From the simplicity point of view, the quickest/easiest way to accomplish what you're looking for would be to 'round-robin' your cluster so that for every request, a machine is selected (by a cluster management service or some such) to process a request. Actual client requests don't go directly to the machine that handles it; they instead point to a single endpoint, which acts as a proxy to distribute incoming requests to machines based on availability and load. To quote the below-referenced link,
Network Load Balancing is a way to configure a pool of machines so they take turns responding to requests. It’s most commonly seen implemented in server farms: identically configured machines that spread out the load for a web site, or maybe a Terminal Server farm.

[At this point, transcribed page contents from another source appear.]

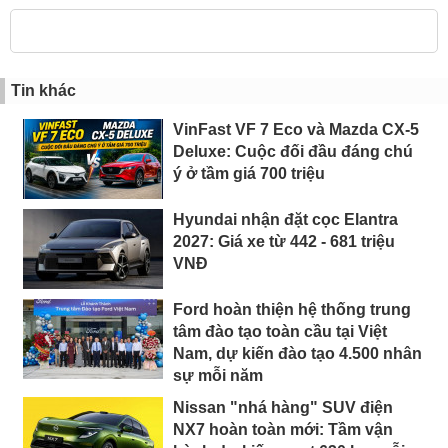
Tin khác
VinFast VF 7 Eco và Mazda CX-5
Deluxe: Cuộc đối đầu đáng chú
ý ở tầm giá 700 triệu
Hyundai nhận đặt cọc Elantra
2027: Giá xe từ 442 - 681 triệu
VNĐ
Ford hoàn thiện hệ thống trung
tâm đào tạo toàn cầu tại Việt
Nam, dự kiến đào tạo 4.500 nhân
sự mỗi năm
Nissan "nhá hàng" SUV điện
NX7 hoàn toàn mới: Tầm vận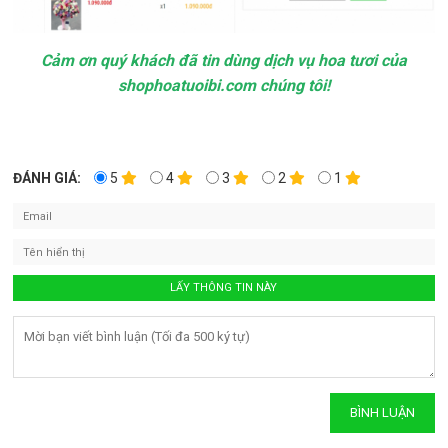
Cảm ơn quý khách đã tin dùng dịch vụ hoa tươi của
shophoatuoibi.com chúng tôi!
ĐÁNH GIÁ:
5
4
3
2
1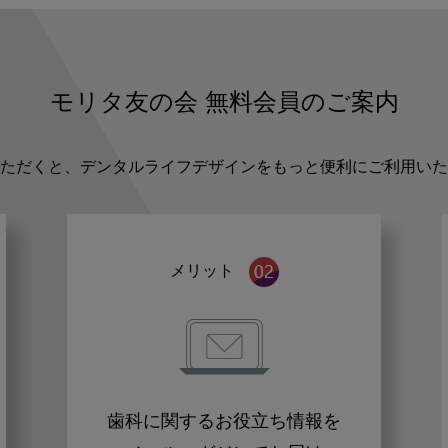
モリタ友の会
無料会員のご案内
ただくと、デンタルライフデザインをもっと便利にご利用いた
メリット
歯科に関するお役立ち情報を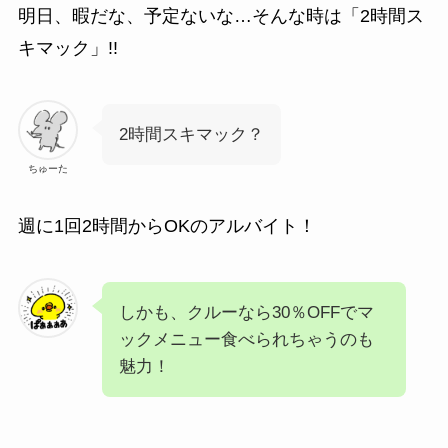
明日、暇だな、予定ないな…そんな時は「2時間ス
キマック」!!
2時間スキマック？
ちゅーた
週に1回2時間からOKのアルバイト！
しかも、クルーなら30％OFFでマ
ックメニュー食べられちゃうのも
魅力！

You could also use it for a firewall(ISA) farm, vpn access points, really, any time you have TCP/IP traffic that has become too much load for a single machine, but you still want it to appear as a single machine for access purposes.
As for your application being "active", that requirement does not factor into this equation since whether 'active' or 'passive', the application still makes a request to your servers.
Commercial load balancers exist for serving HTTP-style requests, so that may be worth looking into, but with the load balancing features of W2k8, you may be best served tapping into those.
For more info on how to configure that in Win2k8, see this article.
this article is much more technical and focuses on using NLB with Exchange, but the principles should still apply to your situation.
see here for another detailed walk-through of NLB setup and configuration.
Failing that, you may be well served by searching / posting on ServerFault, since your application code is not (and should not be) strictly aware that the NLB even exists.
EDIT: added another link.
EDIT (the 2nd): The OP has corrected my erroneous conclusion in the 'active' vs. 'passive' concept. My answer to that is very similar to my original answer, save that the 'active' service (which, since you're using WCF, could easily be a windows service) could be split into two parts: the actual processing portion, and the management portion. The management portion would run on a single server, and act as a round-robin load balancer for the other servers doing the actual processing. It's slightly more complicated than the original scenario, but I believe it would provide a good deal of flexibility as well as offer a clean separation between your processing and management logic.